Being in Bangkok, it was difficult for me to reach out and get help. I finally admitted to myself that I had Post Natal Depression but there was no network or clinic or even a GP to help me or diagnose me. In desperation, I rang my old GP from Australia and told her what I was going through. Having had depression once before in my early 20’s I was a familiar with anti-depressants and which one worked for me. Being in Asia, I was able to order the medication over the counter. I waited a few days, picked up the drugs and started the slow and arduous journey out of the abyss.
In retrospect, I am unbelievably proud of myself for finding my own way back. I wish I had had someone to talk to, a professional or even a friend with a similar experience, but my circumstances were such that I was very much alone. Nonetheless, as the fog slowly cleared, I was able to make better choices.
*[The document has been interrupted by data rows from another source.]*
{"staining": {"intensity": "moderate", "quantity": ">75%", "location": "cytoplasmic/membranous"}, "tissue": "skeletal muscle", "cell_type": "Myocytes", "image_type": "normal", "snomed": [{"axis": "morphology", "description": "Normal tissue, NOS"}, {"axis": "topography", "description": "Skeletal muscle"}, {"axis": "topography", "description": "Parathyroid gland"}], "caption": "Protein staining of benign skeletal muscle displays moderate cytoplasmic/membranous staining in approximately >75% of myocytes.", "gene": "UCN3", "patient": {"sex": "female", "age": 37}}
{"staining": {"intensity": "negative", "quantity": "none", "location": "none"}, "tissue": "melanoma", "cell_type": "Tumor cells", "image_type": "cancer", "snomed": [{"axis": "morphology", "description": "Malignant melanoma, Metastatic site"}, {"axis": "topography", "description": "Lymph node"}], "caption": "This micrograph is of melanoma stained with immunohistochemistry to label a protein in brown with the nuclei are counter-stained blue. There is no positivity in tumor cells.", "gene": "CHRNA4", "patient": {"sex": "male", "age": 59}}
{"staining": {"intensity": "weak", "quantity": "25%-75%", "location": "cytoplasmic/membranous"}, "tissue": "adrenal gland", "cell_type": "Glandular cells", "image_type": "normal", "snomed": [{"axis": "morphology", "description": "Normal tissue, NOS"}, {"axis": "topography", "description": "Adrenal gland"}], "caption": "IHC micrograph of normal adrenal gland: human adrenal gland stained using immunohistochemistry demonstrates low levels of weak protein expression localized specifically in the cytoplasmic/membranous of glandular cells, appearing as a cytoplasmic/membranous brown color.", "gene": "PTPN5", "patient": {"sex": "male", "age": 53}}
Pigeon, as it turned out, had silent reflux which, with medication and time improved and so did her sleep. I also believe that she was profoundly influenced by my pain. She is a very sensitive soul and has always been very much an empath. When I finally started to smile, so did she. Then she started laughing, and so did I.
… and then we fell in love!
Again the tears roll down my face.
I think perhaps she had always loved me.
Falling in love with my second daughter was like seeing colours for the first time. My bond to her, my overwhelming need to protect her is so firmly routed in our shared experience of her first 7 months in this world and the long and arduous path we took together. There is guilt there too. I still lie awake at night hoping I have not hurt her in some deep and invisible way. Mostly, however, there is a true, mad, vast, unbreakable mother’s love.